BEIRUT — Lebanon is set to experience even more hours of state electricity cuts in the coming days after a major power plant in southern Zahrani was forced to shut down, having run out of gas oil.
The facility, one of the four major plants supplying electricity throughout Lebanon, contributes some 420 megawatts of electricity to the grid when operating at full capacity, according to Marc Ayoub, an energy researcher at the American University of Beirut’s Issam Fares Institute. This equates to about 20 percent of the country’s total output of some 2,000 MW.

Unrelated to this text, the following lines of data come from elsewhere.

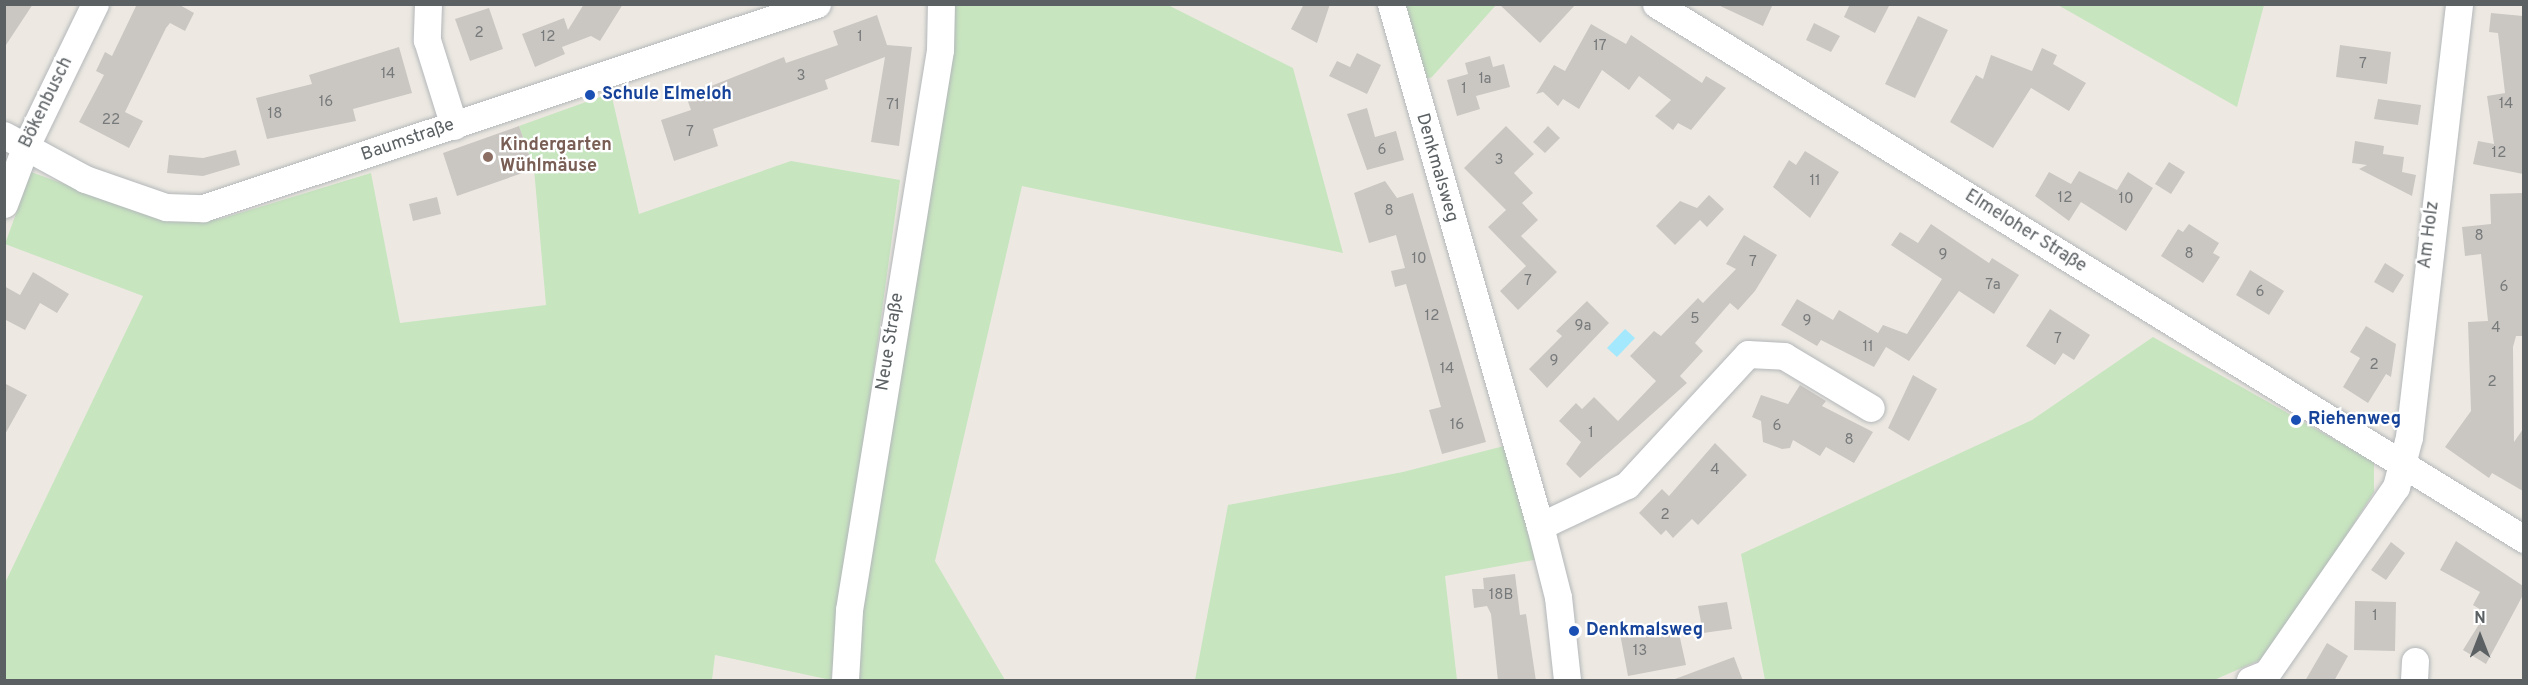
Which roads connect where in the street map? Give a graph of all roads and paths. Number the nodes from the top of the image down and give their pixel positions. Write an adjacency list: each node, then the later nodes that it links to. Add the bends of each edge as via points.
1 (95, 4): 9 (street, Bökenbusch)
2 (428, 4): 8 (street, via 427,40)
3 (817, 4): 8 (street, Baumstraße)
4 (941, 4): 15 (street, Neue Straße, via 940,50 849,610)
5 (1391, 4): 13 (street, Denkmalsweg)
6 (1656, 4): 12 (street, Elmeloher Straße)
7 (2459, 4): 12 (street, Am Holz)
8 (454, 126): 9 (street, Baumstraße, via 203,208 166,207 85,179)
9 (15, 142): 10 (street, Bökenbusch)
10 (4, 204)
11 (1871, 408): 13 (street, via 1784,356 1748,354 1627,485)
12 (2398, 462): 14 (street, Elmeloher Straße); 17 (street, via 2396,487 2267,673)
13 (1540, 526): 16 (street, Denkmalsweg, via 1558,597)
14 (2523, 539)
15 (845, 681)
16 (1567, 681)
17 (2250, 681)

The shutdown occurred after a tanker carrying 60,000 tons of gas oil was prevented from off-loading at the plant due to discrepancies in testing the oil, a source at Lebanon’s public utility, Électricité du Liban, told L’Orient Today.
A $35 million letter of credit has already been opened to pay the oil tanker, the source said, adding that it can be canceled in case the testing issue isn’t resolved.
“It’s an issue related to the methodology of testing between Bureau Veritas” — the company that tests the specifications of the fuel before it is off-loaded — “and Siemens,” the German manufacturer of the plant, the source added.
According to Ayoub, Bureau Veritas “usually takes a sample, sends it to Dubai for testing and then approves the shipment.”
In this case, Siemens is requiring a new testing technique that according to Bureau Veritas cannot be done in the labs, he said.
“We are currently waiting to see if the issue will be resolved,” the EDL source said.
Neither Siemens nor Bureau Veritas could be reached for comment.
The fuel shipment was purchased off the so-called spot market, which is costly and requires Lebanon to use its dwindling foreign currency reserves. The country has filled most of its fuel needs in this way after its contract with Algerian oil giant Sonatrach ended last year over a “tainted fuel” scandal.
Should unloading the fuel in Zahrani not become possible, the EDL source said, “it is possible to acquire another cargo from the spot market.”
However, these on-the-spot purchases are also vulnerable to failing to meet the specifications required to off-load.
The stoppage comes as residents have already experienced longer-than-usual state electricity cuts amid reports of an insufficiency of fuel.
EDL runs a large deficit due to faulty infrastructure, high production costs and insufficient revenue streams. As a result, the capital city of Beirut, which experiences the most consistent electricity supply, had for decades experienced cuts of three hours per day, while the rest of the country shouldered even longer cuts.
Now electricity supply has only worsened as Lebanon grapples with its worst economic crisis in decades — and is expected to become less still now that the Zahrani plant is offline.
“Fuel was already being rationed so we expect a slight drop in supply until the plant is replenished,” the source said.
While a Kuwaiti oil tanker also set to provide the Zahrani plant with fuel will soon be on the move again after getting stuck in the Suez Canal blockage last week, Tripoli port director Ahmad Tamer said its arrival depends on “when traffic on the canal goes back to normal, which could take three to four days.”
Making matters worse, the EDL source said that another of the four major plants, in northern Deir Ammar, has enough fuel to sustain operations for only another three to four days. This plant, too, is awaiting both the Kuwaiti tanker and the tanker currently delayed near Zahrani.
On Monday, MPs approved a LL300 billion treasury advance to EDL to purchase fuel for power generation for the coming year. The transfer, which amounts to some $200 million, should pay for the fuel to supply the country’s power plants for the next month and a half.
Meanwhile, officials appear to be nearing an agreement with the Iraqi government to receive fuel in exchange for medical services, with Parliament green-lighting its general framework, but this has yet to be finalized.
EDL is also currently looking into the possibility of borrowing 3,000 tons of fuel earmarked for the Lebanese military to operate the Zahrani plant, but is awaiting the approval of the Energy Ministry, the source said.
“This needs to be done in coordination with the army,” the source said.